Nous, l’effondrement, on connaît déjà, et on n’en a plus peur, on en est fatiguées. On est d’autant plus fatiguées que cet état d’effondrement, cette peur constante qui s’inscrit dans notre estomac, c’est vous qui la maintenez. C’est vous qui la maintenez, parce que vous participez vous aussi à maintenir le patriarcat en place, d’une certaine manière.
Par ce que vous vous prélassez dans votre état de femme cis blanche priviligiée, parce que vous vous prélassez dans l’illusion d’être une petite caste pure, exempte de tout reproche, tout en restant isolée des autres. Vous ignorez les manières dont vous continuez à perpétuer les oppressions contre les personnes trans, les personnes racisées et les travailleuses et travailleurs du sexe. Vous l’ignorez et vous refusez de l’entendre.
Voilà un exemple flagrant et “amusant” : pourquoi refusez-vous systématiquement de répondre aux questions des hommes, sous couvert qu’ils devraient s’éduquer d’eux-même ? Ne pensez-vous pas que le dialogue n’est pas déjà essentiellement une forme d'éducation ? Pensez-vous que nous, en tant que personnes trans, ayons le privilège de rester entre nous, et de ne jamais devoir nous abaisser à éduquer les autres ? C’est pourtant ce que nous sommes obligées de faire, constamment, tous les jours, gratuitement, et même avec vous. Nous n’avons pas le choix de refuser d’éduquer des personnes cis sur nos vécus, même lorsque cela nous déplait, au risque pour certains et certaines d’entre nous de mettre en péril notre sécurité, pour faire en sorte de sauver le plus d’entre nous.
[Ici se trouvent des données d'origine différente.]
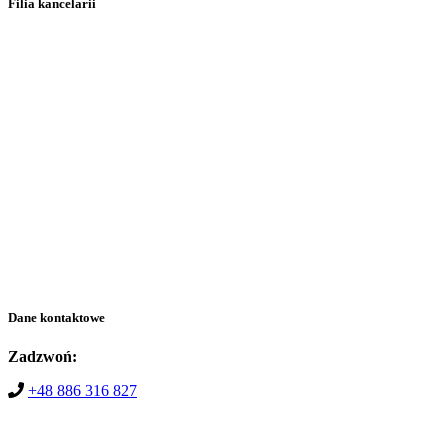
Filia kancelarii
Dane kontaktowe
Zadzwoń:
+48 886 316 827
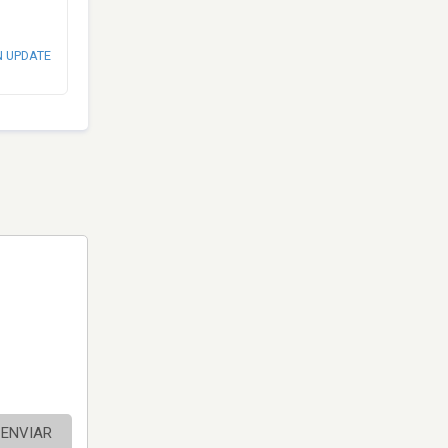
N UPDATE
ENVIAR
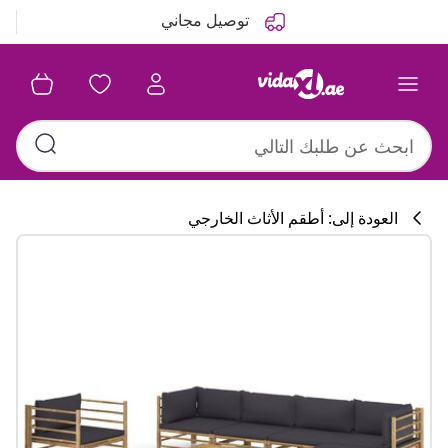
التالي
السابق
توصيل مجاني
العودة إلى: أطقم الأثاث الخارجي
تشكيلة المطبخ
#sharemevidaxl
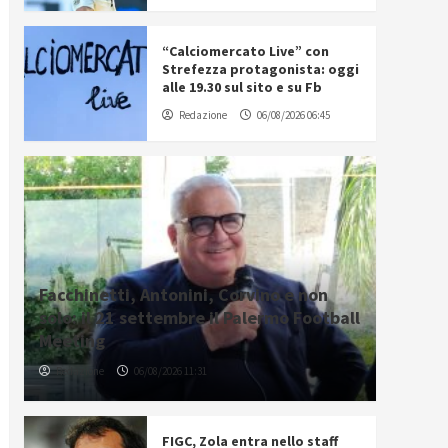
“Calciomercato Live” con
Strefezza protagonista: oggi
alle 19.30 sul sito e su Fb
Redazione
06/08/2026 06:45
Facchinetti, Antonini, Corvino e non
solo: il 21 settembre il Palermo Football
Meeting
Redazione
06/08/2026 11:31
FIGC, Zola entra nello staff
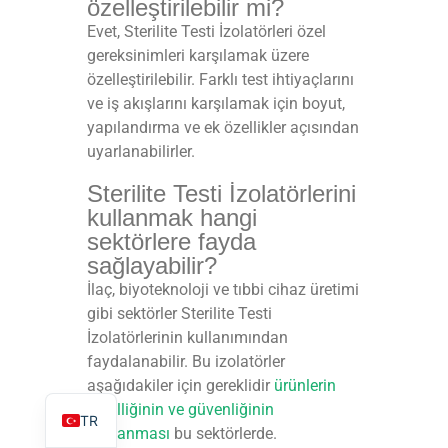
özelleştirilebilir mi?
Evet, Sterilite Testi İzolatörleri özel
gereksinimleri karşılamak üzere
özelleştirilebilir. Farklı test ihtiyaçlarını
ve iş akışlarını karşılamak için boyut,
PL
yapılandırma ve ek özellikler açısından
uyarlanabilirler.
ES
Sterilite Testi İzolatörlerini
RO
kullanmak hangi
RU
sektörlere fayda
PT
sağlayabilir?
IT
İlaç, biyoteknoloji ve tıbbi cihaz üretimi
gibi sektörler Sterilite Testi
KO
İzolatörlerinin kullanımından
FR
faydalanabilir. Bu izolatörler
aşağıdakiler için gereklidir
ürünlerin
EN
sterilliğinin ve güvenliğinin
TR
sağlanması
bu sektörlerde.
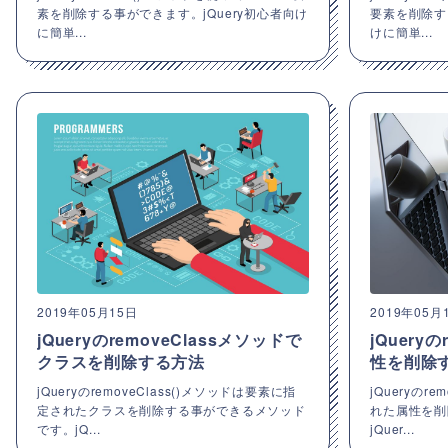
素を削除する事ができます。jQuery初心者向け
要素を削除す
に簡単...
けに簡単...
2019年05月15日
2019年05月
jQueryのremoveClassメソッドで
jQuery
クラスを削除する方法
性を削除
jQueryのremoveClass()メソッドは要素に指
jQueryのr
定されたクラスを削除する事ができるメソッド
れた属性を削
です。jQ...
jQuer...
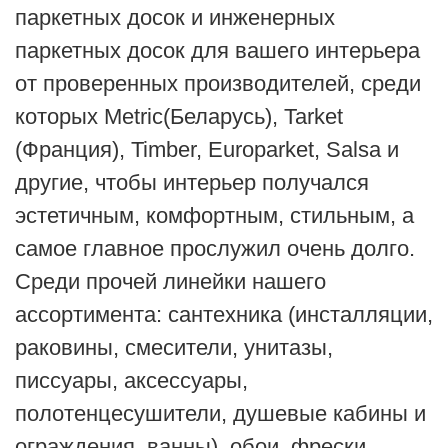
паркетных досок и инженерных
паркетных досок для вашего интерьера
от проверенных производителей, среди
которых Metric(Беларусь), Tarket
(Франция), Timber, Europarket, Salsa и
другие, чтобы интерьер получался
эстетичным, комфортным, стильным, а
самое главное прослужил очень долго.
Среди прочей линейки нашего
ассортимента: сантехника (инсталляции,
раковины, смесители, унитазы,
писсуары, аксессуары,
полотенцесушители, душевые кабины и
ограждения, ванны), обои, фрески,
Votre silence, en comparaison, est stupéfiant et glaçant de privilège.
Alors à toi, que tu te sois reconnue dans ce discours ou non. À toi qui m’écoute sur cette place : comme tu le constates peut-être pour la première fois, comme tu le constates peut-être pour la centième fois ; nos vies sont précaires. Arrêtez d’être nos ennemies, arrêtez d’être passives dans votre coin. Écoutez-nous, aidez-nous. Nos vies sont déjà terriblement compliquées, survivre à la misogynie, à la transphobie, et pour certaines d'entre nous au racisme, à la putophobie, au validisme, au classicisme et à la précarité est une violence quotidienne qui pour beaucoup trop finit par être fatale.
Je vous demande à vous, femmes cisgenres, de remettre en question les biais transphobes que vous pouvez avoir, qui sont si présents dans la sphère féministe ces derniers temps, et tellement étouffants. Prendre la parole sur ce sujet, ce n’est pas un acte simple. C’est un acte où l’on est vulnérable. Car remplie de la peur de se voir encore une fois exclue des espaces dédiés aux femmes, de se faire étiqueter d’activiste violente, de se retrouver encore une fois face aux remarques transphobes qui transformeront la colère et frustration légitimes, en la manifestation d’une agressivité qui sera qualifiée de masculine.
Aussi je vous demande, que vous vous sentiez coupable, que vous vouliez simplement aider, si vous le pouvez, de donner aux associations trans et aux associations de travailleureuses du sexe, car c’est l’action la plus utile et radicale que vous puissiez nous fournir. Comme nous venons de le dire, l’aide dont nous avons besoin pour survivre ne vient pas de l'État ; elle est mise en place par des collectifs et associations d’auto-soutien entre personnes trans ou travailleureuses du sexe. Nos associations sont précaires, et pourtant leur existence et leurs actions sont vitales pour notre survie. Nous avons toujours besoin d’argent, car nous avons toujours besoin de mettre en place des solutions pour aider, soutenir, parfois soigner ou héberger des personnes trans précaires.